I'm currently working on a slightly more complicated adorner. This one is going to be transformed in only one dimension when the user zooms. Unfortunately, this wreaks havoc for the nice 1px hairline border around it (I want it to remain a nice hairline border - even in the dimension of transformation).
Here's my diagnosis of the problem:
Say I apply a scale transform to the adorned UIElement. WPF then calls the following
- Adorned UIElement's ArrangeCore()
- Adorner's MeasureOverride()
- Adorner's ArrangeOverride()
- Adorner's OnRender()
- Adorner's GetDesiredTransform(...)
The last two seems thorougly backwards to me. If I'm reading this right, it means that, when I override GetDesiredTransform it's just too little to late. Yes, I can indeed scale/translate/skew my adorner, but here's the issue: what if I want to do as described above, namely scale in just one dimension and keep a 1px hairline border on the adorner? Well I can't, can I?
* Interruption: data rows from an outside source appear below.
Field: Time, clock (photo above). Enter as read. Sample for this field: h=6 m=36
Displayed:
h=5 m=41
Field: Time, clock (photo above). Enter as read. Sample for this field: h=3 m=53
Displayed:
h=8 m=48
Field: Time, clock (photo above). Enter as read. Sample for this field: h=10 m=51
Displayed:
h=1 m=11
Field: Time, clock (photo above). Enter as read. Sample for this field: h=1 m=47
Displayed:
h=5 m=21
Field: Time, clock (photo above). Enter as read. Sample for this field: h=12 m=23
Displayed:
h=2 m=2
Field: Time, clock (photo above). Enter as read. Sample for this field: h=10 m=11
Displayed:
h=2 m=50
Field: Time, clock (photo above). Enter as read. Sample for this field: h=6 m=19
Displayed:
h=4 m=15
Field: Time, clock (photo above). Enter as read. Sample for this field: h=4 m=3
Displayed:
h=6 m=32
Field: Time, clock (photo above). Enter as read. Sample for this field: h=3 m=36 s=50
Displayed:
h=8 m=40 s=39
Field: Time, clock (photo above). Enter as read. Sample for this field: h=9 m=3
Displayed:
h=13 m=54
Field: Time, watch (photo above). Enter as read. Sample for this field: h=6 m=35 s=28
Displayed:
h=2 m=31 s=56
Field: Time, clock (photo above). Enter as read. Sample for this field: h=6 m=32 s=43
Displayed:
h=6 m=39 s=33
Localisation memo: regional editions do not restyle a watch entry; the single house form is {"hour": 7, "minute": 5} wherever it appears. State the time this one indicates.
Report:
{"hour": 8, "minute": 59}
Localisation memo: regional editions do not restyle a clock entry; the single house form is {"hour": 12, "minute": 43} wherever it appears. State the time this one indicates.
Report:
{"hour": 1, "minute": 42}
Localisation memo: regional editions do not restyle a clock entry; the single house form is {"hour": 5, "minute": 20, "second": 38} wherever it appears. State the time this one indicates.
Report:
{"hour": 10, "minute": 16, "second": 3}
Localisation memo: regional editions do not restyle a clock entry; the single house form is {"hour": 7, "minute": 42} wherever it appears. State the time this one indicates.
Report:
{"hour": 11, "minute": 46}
If I'm going to use adorners at all, it seems to me that I have to split them up into separate adorners - the ones that are going to scale and the ones that are not. Seems like a lot of work. Am I missing something in terms of the order of calls here? I guess I could trigger OnRender all the way down the visual tree to the leaves but that seems like massive overkill.
You can keep the border separated from the content of the adorner.
Have the content transform, without involving the border.
Can you post how your adorner Template looks like?